What this task involves
Look for the line containing "woman holding smartphone at (565,77,640,242), 454" and the line containing "A tag needs" in the entries below. Copy those two and all lines between them exactly, leaving out pictures.

=======

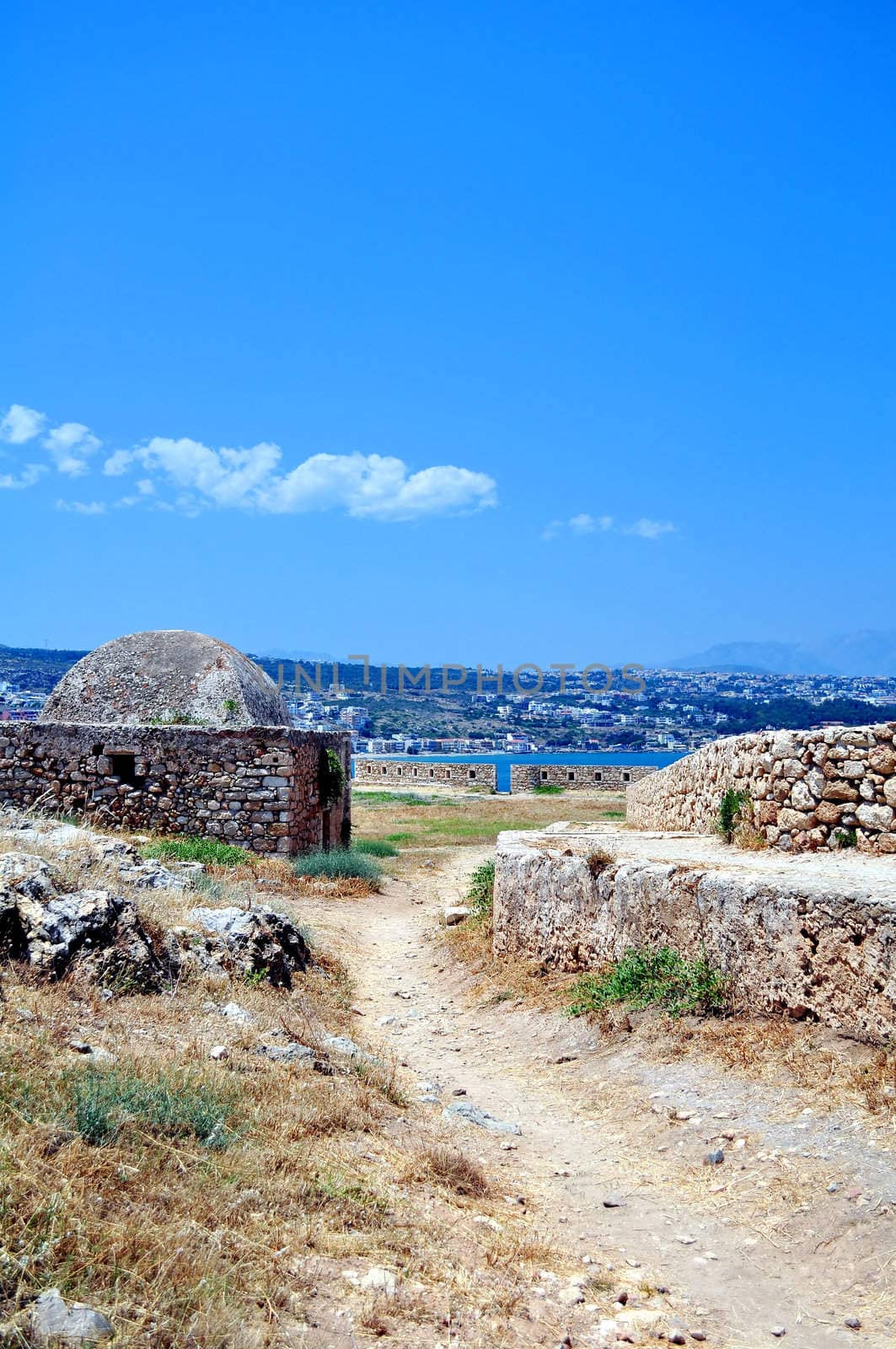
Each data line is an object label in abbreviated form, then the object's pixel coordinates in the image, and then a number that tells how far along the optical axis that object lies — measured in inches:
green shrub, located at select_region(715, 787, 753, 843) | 323.9
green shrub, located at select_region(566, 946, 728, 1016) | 216.1
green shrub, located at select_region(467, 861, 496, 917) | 398.3
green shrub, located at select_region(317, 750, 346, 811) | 597.3
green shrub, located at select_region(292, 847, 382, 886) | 498.9
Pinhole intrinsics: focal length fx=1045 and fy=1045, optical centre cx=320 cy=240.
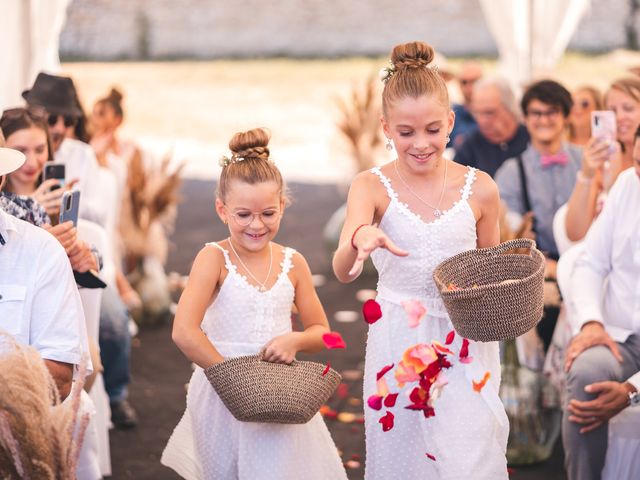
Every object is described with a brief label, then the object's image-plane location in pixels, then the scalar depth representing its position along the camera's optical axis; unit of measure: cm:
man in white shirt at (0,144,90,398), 299
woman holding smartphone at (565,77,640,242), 454
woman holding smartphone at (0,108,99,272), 372
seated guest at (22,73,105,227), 491
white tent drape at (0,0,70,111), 618
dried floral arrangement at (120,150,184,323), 684
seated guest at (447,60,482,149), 795
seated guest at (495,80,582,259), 527
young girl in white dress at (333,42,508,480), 307
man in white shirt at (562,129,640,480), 375
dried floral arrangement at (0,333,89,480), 210
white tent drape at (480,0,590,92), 820
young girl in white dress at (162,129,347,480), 322
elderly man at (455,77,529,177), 615
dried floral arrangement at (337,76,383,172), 864
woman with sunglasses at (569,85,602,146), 623
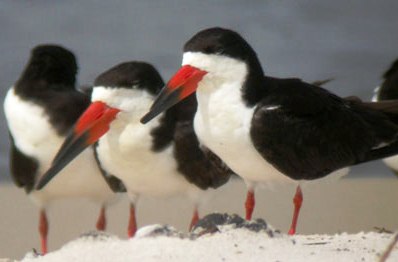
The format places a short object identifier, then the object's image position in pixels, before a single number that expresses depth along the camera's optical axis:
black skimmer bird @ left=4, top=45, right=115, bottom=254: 12.45
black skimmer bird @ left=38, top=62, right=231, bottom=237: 11.64
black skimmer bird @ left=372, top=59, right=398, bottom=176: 15.27
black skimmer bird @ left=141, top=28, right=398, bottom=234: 10.72
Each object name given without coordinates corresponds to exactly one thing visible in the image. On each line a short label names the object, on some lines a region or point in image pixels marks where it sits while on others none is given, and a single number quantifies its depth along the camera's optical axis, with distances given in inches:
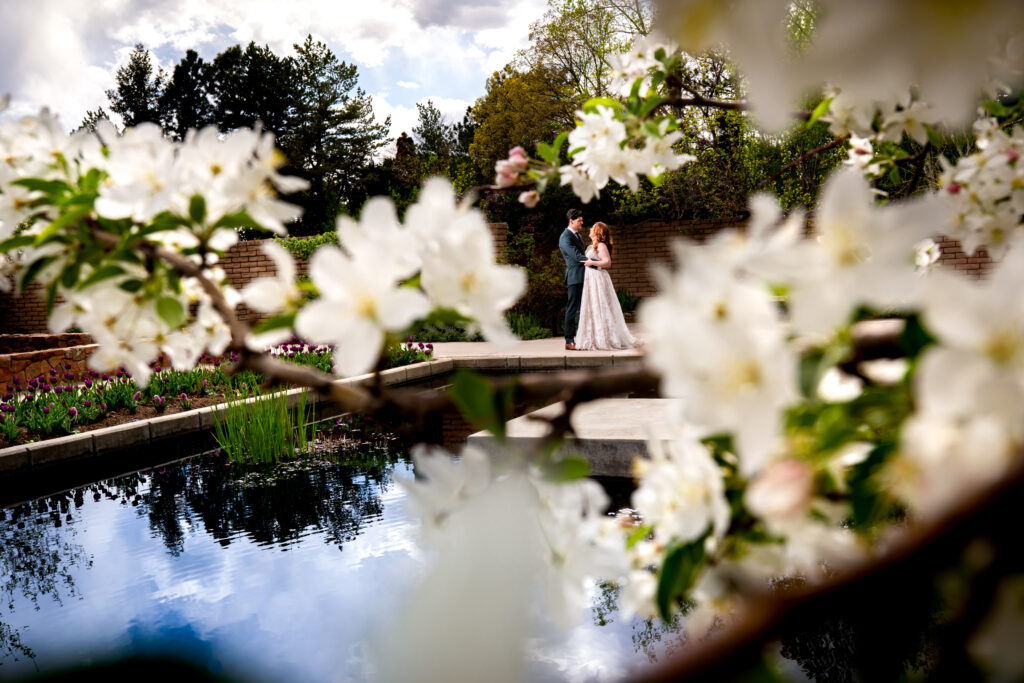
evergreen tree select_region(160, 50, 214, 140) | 1206.9
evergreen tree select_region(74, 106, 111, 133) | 1233.1
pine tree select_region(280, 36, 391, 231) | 1147.3
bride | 402.0
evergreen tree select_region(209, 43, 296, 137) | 1151.6
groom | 398.0
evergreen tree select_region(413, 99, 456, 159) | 1094.4
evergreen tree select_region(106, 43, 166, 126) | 1261.1
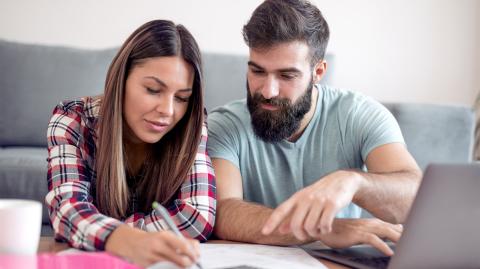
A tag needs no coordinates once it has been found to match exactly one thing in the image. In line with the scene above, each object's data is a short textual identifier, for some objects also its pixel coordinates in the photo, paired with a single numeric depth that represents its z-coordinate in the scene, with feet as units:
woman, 3.94
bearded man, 4.80
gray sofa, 7.83
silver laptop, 2.53
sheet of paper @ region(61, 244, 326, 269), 2.91
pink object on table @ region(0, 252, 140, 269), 2.29
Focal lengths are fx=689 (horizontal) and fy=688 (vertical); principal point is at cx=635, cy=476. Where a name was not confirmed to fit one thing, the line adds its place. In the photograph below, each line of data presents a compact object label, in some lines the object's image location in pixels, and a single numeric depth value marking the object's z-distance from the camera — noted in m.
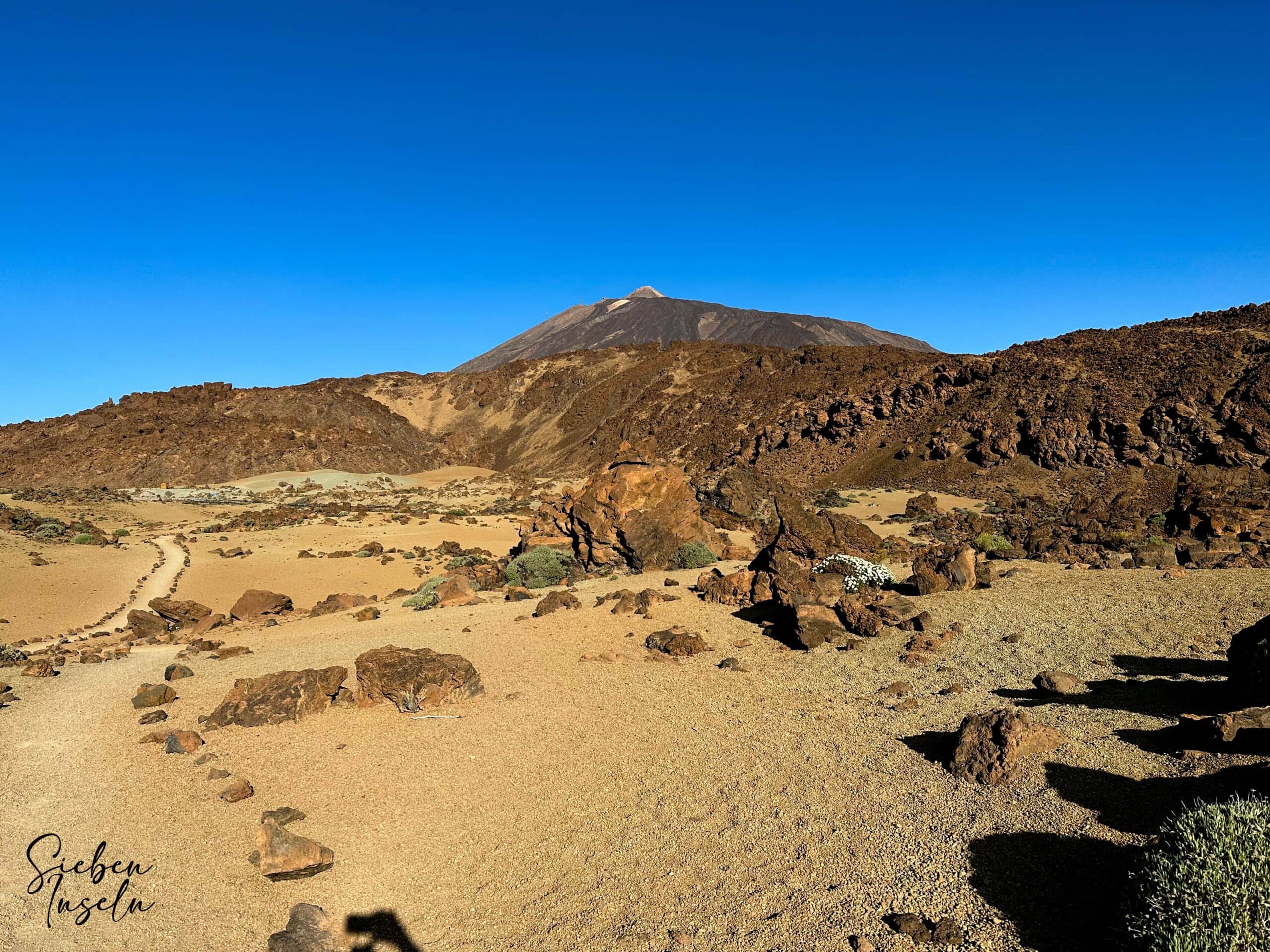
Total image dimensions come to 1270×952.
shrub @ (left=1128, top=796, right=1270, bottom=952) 3.23
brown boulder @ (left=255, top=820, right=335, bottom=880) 5.63
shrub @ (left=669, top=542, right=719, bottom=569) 16.84
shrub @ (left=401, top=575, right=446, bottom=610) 15.70
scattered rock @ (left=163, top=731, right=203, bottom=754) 8.12
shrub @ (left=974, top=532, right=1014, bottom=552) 16.67
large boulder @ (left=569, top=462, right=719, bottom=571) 17.75
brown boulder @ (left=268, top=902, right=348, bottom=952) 4.80
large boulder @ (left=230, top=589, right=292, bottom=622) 16.48
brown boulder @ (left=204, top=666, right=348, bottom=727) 8.94
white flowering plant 12.68
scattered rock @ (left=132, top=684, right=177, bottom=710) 9.64
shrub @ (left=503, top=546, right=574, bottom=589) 17.17
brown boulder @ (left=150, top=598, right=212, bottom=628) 16.16
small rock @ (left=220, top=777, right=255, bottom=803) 6.94
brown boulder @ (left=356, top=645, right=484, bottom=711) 9.29
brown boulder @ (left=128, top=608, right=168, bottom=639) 15.30
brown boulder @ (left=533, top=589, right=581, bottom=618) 13.38
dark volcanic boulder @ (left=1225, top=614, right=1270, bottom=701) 6.07
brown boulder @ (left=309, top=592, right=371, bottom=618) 16.52
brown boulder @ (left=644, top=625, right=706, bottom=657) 10.71
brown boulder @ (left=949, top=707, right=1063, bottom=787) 5.79
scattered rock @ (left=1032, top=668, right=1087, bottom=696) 7.47
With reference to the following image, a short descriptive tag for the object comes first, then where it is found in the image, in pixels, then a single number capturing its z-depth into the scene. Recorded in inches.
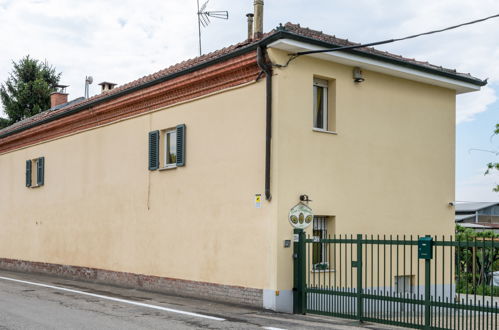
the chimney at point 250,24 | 689.0
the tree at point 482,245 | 370.6
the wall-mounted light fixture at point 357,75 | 571.8
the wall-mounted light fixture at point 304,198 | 534.6
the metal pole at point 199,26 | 812.4
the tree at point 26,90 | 1844.2
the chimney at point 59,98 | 1190.3
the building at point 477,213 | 2054.6
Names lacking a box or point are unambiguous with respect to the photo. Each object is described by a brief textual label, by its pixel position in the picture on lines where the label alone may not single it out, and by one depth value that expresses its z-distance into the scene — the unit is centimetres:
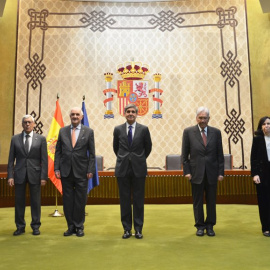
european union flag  545
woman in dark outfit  379
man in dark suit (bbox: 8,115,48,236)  404
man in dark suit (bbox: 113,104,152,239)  377
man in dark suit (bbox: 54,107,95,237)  391
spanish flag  555
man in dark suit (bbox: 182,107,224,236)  386
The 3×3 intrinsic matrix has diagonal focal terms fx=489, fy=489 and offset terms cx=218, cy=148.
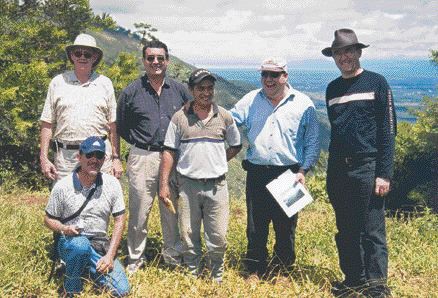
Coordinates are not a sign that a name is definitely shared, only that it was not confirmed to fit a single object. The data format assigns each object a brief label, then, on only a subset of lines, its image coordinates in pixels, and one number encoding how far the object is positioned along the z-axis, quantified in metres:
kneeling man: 4.23
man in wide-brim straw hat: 4.66
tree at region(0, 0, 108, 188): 13.19
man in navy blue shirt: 4.81
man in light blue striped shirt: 4.71
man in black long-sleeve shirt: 4.27
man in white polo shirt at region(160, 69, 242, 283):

=======

Reply
woman holding smartphone at (565,77,640,242), 454
woman holding smartphone at (0,108,99,272), 372
seated guest at (22,73,105,227), 491
white tent drape at (0,0,70,111), 618
dried floral arrangement at (120,150,184,323), 684
seated guest at (447,60,482,149), 795
seated guest at (495,80,582,259), 527
young girl in white dress at (333,42,508,480), 307
man in white shirt at (562,129,640,480), 375
dried floral arrangement at (0,333,89,480), 210
white tent drape at (480,0,590,92), 820
young girl in white dress at (162,129,347,480), 322
elderly man at (455,77,529,177), 615
dried floral arrangement at (337,76,383,172), 864
woman with sunglasses at (569,85,602,146), 623
The format places a short object identifier, then the object's image position in pixels, before a single number that expresses depth along the camera's optical axis:
black skimmer bird @ left=4, top=45, right=115, bottom=254: 12.45
black skimmer bird @ left=38, top=62, right=231, bottom=237: 11.64
black skimmer bird @ left=372, top=59, right=398, bottom=176: 15.27
black skimmer bird @ left=141, top=28, right=398, bottom=234: 10.72
Each object name given without coordinates corresponds to exactly one thing visible in the image. On each line a short label names the object, on some lines a region or point in image pixels marks where it sits while on others none is given, and a single number quantifies its depth along the camera's optical axis, with distances given in inches:
evergreen tree select_region(160, 50, 214, 140) | 1206.9
evergreen tree select_region(74, 106, 111, 133) | 1233.1
pine tree select_region(280, 36, 391, 231) | 1147.3
bride | 402.0
evergreen tree select_region(209, 43, 296, 137) | 1151.6
groom | 398.0
evergreen tree select_region(413, 99, 456, 159) | 1094.4
evergreen tree select_region(106, 43, 166, 126) | 1261.1
A tag needs no coordinates once it has been found to match exactly one thing in the image. In line with the scene above, each object's data is a short textual identifier, for some objects also its pixel coordinates in the photo, paired with a single numeric depth that represents its z-coordinate in the scene, with feet as units:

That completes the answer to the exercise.